(Collected data)
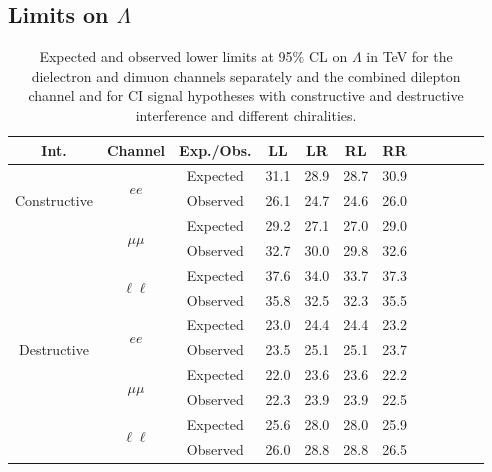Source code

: \subsection{Limits on $\Lambda$}
\label{sec:limLambda}

\begin{table}[h!]
\begin{center}
\caption{Expected and observed lower limits at 95$\%$ CL on $\Lambda$ in TeV for the dielectron and dimuon channels separately and the combined dilepton channel and for CI signal hypotheses with constructive and destructive interference and different chiralities.}
{\begin{tabular}{c c c c c c c c c c c c}\toprule
Int. & Channel & Exp./Obs. & LL & LR & RL & RR \\
\midrule
\multirow{3}{*}[-1.5em]{\begin{sideways}Constructive\end{sideways}} & \multirow{2}{*}{$ee$} & Expected & 31.1 & 28.9 & 28.7 & 30.9 \\
& & Observed & 26.1 & 24.7 & 24.6 & 26.0 \\
\cmidrule{2-7}
 & \multirow{2}{*}{$\mu\mu$} & Expected & 29.2 & 27.1 & 27.0 & 29.0 \\
& & Observed & 32.7 & 30.0 & 29.8 & 32.6 \\
\cmidrule{2-7}
 & \multirow{2}{*}{$\ell\ell$} & Expected & 37.6 & 34.0 & 33.7 & 37.3 \\
& & Observed & 35.8 & 32.5 & 32.3 & 35.5 \\
\midrule
\multirow{3}{*}[-1.5em]{\begin{sideways}Destructive\end{sideways}} & \multirow{2}{*}{$ee$} & Expected & 23.0 & 24.4 & 24.4 & 23.2 \\
& & Observed & 23.5 & 25.1 & 25.1 & 23.7 \\
\cmidrule{2-7}
 & \multirow{2}{*}{$\mu\mu$} & Expected & 22.0 & 23.6 & 23.6 & 22.2 \\
& & Observed & 22.3 & 23.9 & 23.9 & 22.5 \\
\cmidrule{2-7}
 & \multirow{2}{*}{$\ell\ell$} & Expected & 25.6 & 28.0 & 28.0 & 25.9 \\
& & Observed & 26.0 & 28.8 & 28.8 & 26.5 \\
\bottomrule\end{tabular}}
\label{tab:lambdaLimits1}
\end{center}
\end{table}

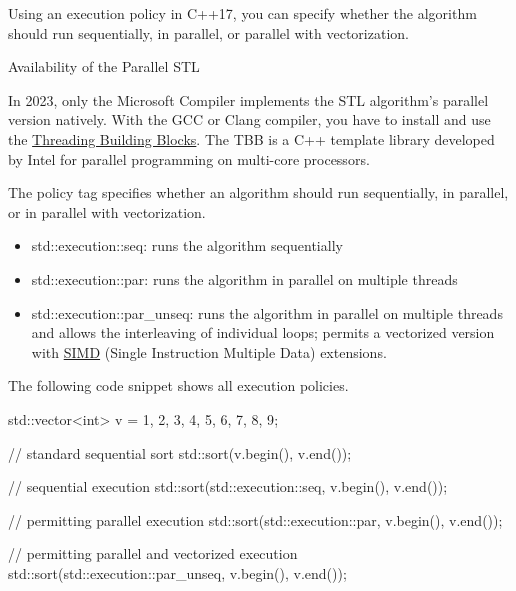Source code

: Using an execution policy in C++17, you can specify whether the algorithm should run sequentially, in parallel, or parallel with vectorization.

\begin{myTip}{Availability of the Parallel STL}
	
In 2023, only the Microsoft Compiler implements the STL algorithm’s parallel version natively. With the GCC or Clang compiler, you have to install and use the \href{https://en.wikipedia.org/wiki/Threading_Building_Blocks}{Threading Building Blocks}. The TBB is a C++ template library developed by Intel for parallel programming on multi-core processors.
\end{myTip}



The policy tag specifies whether an algorithm should run sequentially, in parallel, or in parallel with vectorization.

\begin{itemize}
\item 
std::execution::seq: runs the algorithm sequentially

\item
std::execution::par: runs the algorithm in parallel on multiple threads

\item
std::execution::par\_unseq: runs the algorithm in parallel on multiple threads and allows the interleaving of individual loops; permits a vectorized version with \href{https://en.wikipedia.org/wiki/SIMD}{SIMD} (Single Instruction Multiple Data) extensions.
\end{itemize}

The following code snippet shows all execution policies.


\begin{cpp}
std::vector<int> v = {1, 2, 3, 4, 5, 6, 7, 8, 9};

// standard sequential sort
std::sort(v.begin(), v.end());

// sequential execution
std::sort(std::execution::seq, v.begin(), v.end());

// permitting parallel execution
std::sort(std::execution::par, v.begin(), v.end());

// permitting parallel and vectorized execution
std::sort(std::execution::par_unseq, v.begin(), v.end());
\end{cpp}

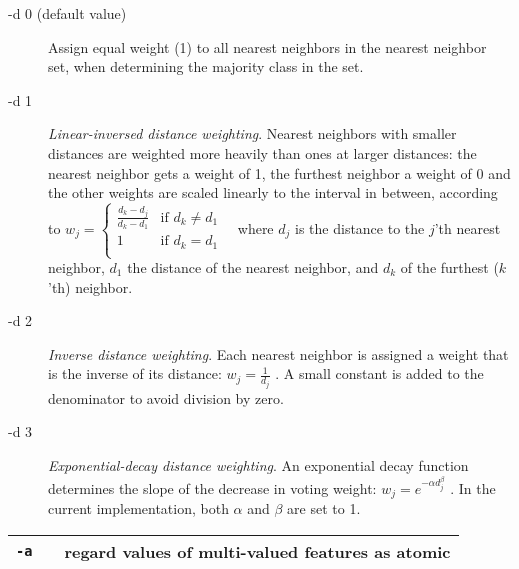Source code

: \documentclass[11pt]{article}
\begin{document}
\begin{description}

\item[-d 0 (default value)] Assign equal weight (1) to all nearest neighbors in the nearest neighbor set, when determining the majority class in the set.

\item[-d 1] {\em Linear-inversed distance weighting}. Nearest neighbors
with smaller distances are weighted more heavily than ones at larger
distances: the nearest neighbor gets a weight of 1, the furthest
neighbor a weight of 0 and the other weights are scaled linearly to
the interval in between, according to
\begin{math}
w_{j}= \left \{ \begin{array}{ll}  
                        \frac{d_{k} - d_{j}}{d_{k} - d_{1}} & \mbox{if $d_{k}
\not= d_{1}$ } \\ 
                        1 & \mbox{if $d_{k} = d_{1}$}\\
                    \end{array} 
          \right. 
\end{math}
where $d_{j}$ is the distance to the $j$'th nearest neighbor, $d_{1}$
the distance of the nearest neighbor, and $d_{k}$ of the furthest
($k$'th) neighbor.

\item[-d 2] {\em Inverse distance weighting}. Each nearest neighbor is assigned a weight that is the inverse of its distance:
\begin{math}
w_{j}= \frac{1}{d_{j}}
\end{math}
. A small constant is added to the denominator to avoid division
by zero.

\item[-d 3] {\em Exponential-decay distance weighting}. An exponential decay function determines the slope of the decrease in voting weight: 
\begin{math}
w_{j}= e^{-\alpha d_{j}^\beta}
\end{math}
. In the current implementation, both $\alpha$ and $\beta$ are set to 1.

\end{description}

\begin{tabular}{|p{}|p{}|p{}|}
\hline
{\tt -a} & & regard values of multi-valued features as atomic \\
\hline
\end{tabular}
\end{document}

* [TASK REQUIREMENTS] Provide the count of lines in the data above that include the word "policy", with no added text.

* [YOUR RESPONSE] 2